Apoptosis occurs in neurodegenerative, metabolic, and toxic diseases of the nervous system. Cisplatin (CP) induced death of sensory neurons is the dose-limiting side effect for this effective chemotherapeutic agent. Dorsal root ganglion neurons undergo apoptosis when exposed to CP (Gill and Windebank JCI 101:2842-2850, 1998). Death was preceded by upregulation of elements indicative of GO to G1 transition in the cell cycle. Cyclin D1 mRNA and protein levels increased in CP treated cultures. This was accompanied by a decrease in expression of the endogenous cdk inhibitor pl6(INK4a). Levels of the hyperphosphorylated form of the retinoblastoma gene product increased. These changes were followed by activation of caspase-3 demonstrated by the appearance of the active form of CPP 32 and increased cleavage of the fluorescent substrate (Ac-DEVD-AMC). Use of caspase inhibitors prevented neuronal death. Inhibition of cdk activity demonstrated that the cell cycle changes were occurring upstream of caspase-3. Preincubation of cells with 50 ng/ml NGF prevented apoptosis by increasing endogenous levels of p16. Use of molecular chimeras between the TNF receptor and either the low (p75) or high (Trk A) affinity NGF receptor demonstrated that this protective effect was mediated through Trk A. The protective effect was abolished by K252a. This data demonstrated that NGF protected neurons against CP induced death by preventing progression from GO to G1. We are now determining whether similar changes occur in vivo in rats treated with CP. This has significant therapeutic implications for the prevention of CP induced chemotherapeutic neurotoxicity.
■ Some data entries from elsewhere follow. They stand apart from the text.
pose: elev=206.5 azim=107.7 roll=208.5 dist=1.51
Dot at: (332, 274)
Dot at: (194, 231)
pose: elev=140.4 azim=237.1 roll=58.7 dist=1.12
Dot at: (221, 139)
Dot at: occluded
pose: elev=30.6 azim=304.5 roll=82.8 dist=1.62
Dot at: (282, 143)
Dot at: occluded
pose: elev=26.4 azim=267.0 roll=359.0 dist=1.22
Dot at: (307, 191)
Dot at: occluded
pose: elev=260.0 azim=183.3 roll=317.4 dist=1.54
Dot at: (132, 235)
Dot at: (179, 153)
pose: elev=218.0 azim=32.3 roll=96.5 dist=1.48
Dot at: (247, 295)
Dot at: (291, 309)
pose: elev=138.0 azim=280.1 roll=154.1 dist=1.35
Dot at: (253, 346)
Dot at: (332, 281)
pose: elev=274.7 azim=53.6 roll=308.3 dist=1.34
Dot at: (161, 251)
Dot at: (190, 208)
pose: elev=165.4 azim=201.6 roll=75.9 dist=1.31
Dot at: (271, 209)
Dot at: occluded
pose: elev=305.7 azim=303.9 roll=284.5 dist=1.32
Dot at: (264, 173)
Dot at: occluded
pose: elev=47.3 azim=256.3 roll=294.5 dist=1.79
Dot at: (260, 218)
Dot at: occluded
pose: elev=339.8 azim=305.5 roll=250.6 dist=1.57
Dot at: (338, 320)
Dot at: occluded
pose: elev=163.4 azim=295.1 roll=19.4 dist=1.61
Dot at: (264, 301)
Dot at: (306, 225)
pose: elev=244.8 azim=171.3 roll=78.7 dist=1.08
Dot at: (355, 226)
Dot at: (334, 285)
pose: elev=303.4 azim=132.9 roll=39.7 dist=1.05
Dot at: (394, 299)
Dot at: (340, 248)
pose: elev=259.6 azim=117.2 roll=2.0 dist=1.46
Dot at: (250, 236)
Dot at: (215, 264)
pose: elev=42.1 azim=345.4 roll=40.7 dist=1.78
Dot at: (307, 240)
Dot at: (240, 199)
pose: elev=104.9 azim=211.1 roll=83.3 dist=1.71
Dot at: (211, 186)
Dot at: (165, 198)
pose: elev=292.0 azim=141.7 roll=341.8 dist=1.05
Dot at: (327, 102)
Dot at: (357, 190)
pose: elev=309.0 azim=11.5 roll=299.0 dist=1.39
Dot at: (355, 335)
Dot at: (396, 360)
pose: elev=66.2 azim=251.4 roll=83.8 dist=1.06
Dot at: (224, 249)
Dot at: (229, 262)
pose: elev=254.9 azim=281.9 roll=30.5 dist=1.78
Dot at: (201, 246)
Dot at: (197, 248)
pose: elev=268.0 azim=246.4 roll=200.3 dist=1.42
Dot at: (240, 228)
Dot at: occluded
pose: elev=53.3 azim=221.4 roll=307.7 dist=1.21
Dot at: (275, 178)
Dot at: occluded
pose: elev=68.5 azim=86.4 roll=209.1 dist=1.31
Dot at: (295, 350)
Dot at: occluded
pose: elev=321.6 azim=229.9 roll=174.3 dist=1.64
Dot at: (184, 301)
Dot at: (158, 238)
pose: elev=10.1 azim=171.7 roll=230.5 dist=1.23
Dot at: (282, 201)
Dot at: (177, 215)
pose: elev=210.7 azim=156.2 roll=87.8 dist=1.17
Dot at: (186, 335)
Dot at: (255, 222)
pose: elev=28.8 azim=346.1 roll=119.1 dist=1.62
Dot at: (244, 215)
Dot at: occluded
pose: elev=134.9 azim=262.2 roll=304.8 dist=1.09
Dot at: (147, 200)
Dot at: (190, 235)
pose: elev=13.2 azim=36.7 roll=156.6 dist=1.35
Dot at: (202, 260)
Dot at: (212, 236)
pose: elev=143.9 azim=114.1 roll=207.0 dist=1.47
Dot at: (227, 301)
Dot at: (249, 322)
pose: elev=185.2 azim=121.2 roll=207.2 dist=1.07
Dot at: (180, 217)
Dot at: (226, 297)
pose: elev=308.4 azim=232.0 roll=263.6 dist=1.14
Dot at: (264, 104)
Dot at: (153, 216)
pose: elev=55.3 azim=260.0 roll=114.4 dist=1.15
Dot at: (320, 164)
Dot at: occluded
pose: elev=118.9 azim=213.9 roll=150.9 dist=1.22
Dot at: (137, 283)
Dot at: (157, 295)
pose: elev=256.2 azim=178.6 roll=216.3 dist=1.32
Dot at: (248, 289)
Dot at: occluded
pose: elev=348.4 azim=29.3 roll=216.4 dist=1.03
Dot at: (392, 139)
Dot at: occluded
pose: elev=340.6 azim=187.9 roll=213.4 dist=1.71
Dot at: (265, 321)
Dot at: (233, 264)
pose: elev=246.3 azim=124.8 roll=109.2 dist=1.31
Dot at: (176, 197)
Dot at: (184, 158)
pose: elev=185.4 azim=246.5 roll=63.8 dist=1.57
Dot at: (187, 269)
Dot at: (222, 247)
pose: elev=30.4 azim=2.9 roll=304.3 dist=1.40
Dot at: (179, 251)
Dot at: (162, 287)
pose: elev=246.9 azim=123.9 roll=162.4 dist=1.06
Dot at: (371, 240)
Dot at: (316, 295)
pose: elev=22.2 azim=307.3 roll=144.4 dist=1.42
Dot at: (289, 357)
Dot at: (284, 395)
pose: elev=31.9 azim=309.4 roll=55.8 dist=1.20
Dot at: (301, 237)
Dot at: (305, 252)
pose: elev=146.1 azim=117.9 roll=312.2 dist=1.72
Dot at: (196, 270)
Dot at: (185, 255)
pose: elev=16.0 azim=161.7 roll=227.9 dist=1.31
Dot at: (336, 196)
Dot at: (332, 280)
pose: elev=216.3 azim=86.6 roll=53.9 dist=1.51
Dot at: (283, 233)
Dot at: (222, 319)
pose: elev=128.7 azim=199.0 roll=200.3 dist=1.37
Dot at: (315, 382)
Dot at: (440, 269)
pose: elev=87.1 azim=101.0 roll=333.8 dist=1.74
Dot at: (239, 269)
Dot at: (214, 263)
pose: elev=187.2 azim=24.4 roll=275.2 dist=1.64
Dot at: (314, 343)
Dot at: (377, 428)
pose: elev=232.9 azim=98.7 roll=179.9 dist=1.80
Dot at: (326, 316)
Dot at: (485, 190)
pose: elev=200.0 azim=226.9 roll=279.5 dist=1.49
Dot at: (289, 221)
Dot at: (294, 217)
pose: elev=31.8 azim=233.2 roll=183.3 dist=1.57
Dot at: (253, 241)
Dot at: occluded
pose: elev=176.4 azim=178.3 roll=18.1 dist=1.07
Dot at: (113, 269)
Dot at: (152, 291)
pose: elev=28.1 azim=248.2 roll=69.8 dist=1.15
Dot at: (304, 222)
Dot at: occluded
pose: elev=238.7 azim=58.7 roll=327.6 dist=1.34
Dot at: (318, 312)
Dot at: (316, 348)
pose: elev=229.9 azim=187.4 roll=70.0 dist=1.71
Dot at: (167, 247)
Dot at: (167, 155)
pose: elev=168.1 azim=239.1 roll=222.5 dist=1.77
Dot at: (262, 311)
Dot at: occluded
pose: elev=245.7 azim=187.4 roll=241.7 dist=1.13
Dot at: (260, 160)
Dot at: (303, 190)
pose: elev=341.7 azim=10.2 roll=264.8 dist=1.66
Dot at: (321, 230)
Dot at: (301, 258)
INSULIN-LIKE GROWTH FACTOR I ENHANCES SH-SY5Y NEUROBLASTOMA CELL MOTILITY
Meyer G.E., Shelden E.(1), Feldman E.L. University of Michigan, Neuroscience Program Departments of Neurology, (1)Anatomy & Cell biology, Ann Arbor, MI
Insulin-like growth factor I (IGF-1) plays a key role in neuronal development as well as protection from environmental stressors. In vitro, IGF-I enhances neuronal mitogenesis and survival. SH-SY5Y neuroblastoma cells express the type I IGF receptor (IGF-IR) and provide a model system to examine the effects of IGF-I on neuronal function and recovery from insult. In the current study, we examined the ability of IGF-I to enhance neuronal motility. We have employed two assays to investigate the effect of' IGF-I on SH-SY5Y motility. First, cells are plated on gold-coated coverslips in serum-free media and stimulated with IGF-I. After incubation for 6 or 12 h, the coverslips are fixed, mounted, and imaged with a computer. The areas of the tracks etched into the gold by the cells are quantitated using a computer imaging program. At 6 and 12 h post stimulation, 1 nM IGF-I causes SH-SY5Y motility to almost double. Higher doses of IGF-I (10 nM) increase motility over baseline, but not as effectively as lower doses. In a second approach, cell motility and morphological responses to IGF-I are observed with time lapse microscopy. Changes in cell shape are quantitated by measuring he area that changed between two sequential time lapse images taken 1 min apart. 1 nM IGF-I induces an instantaneous increase in the amount of shape change occurring in cells plated on plastic and subjected to overnight serum starvation. 10 nM IGF-I induces a lesser effect. On laminin 1 nM IGF-I causes dramatic production of lamellipodia an subsequent motility at 40 min post stimulation. These observations suggest that IGF-I is a potent stimulator of SH-SY5Y motility. Currently, studies are being done to understand which aspects of the IGF-I intracellular signaling mechanisms are involved in promoting cell motility. Supported by NIH R01 NS38849 (ELF) and 5 T32 GM07863 (GM).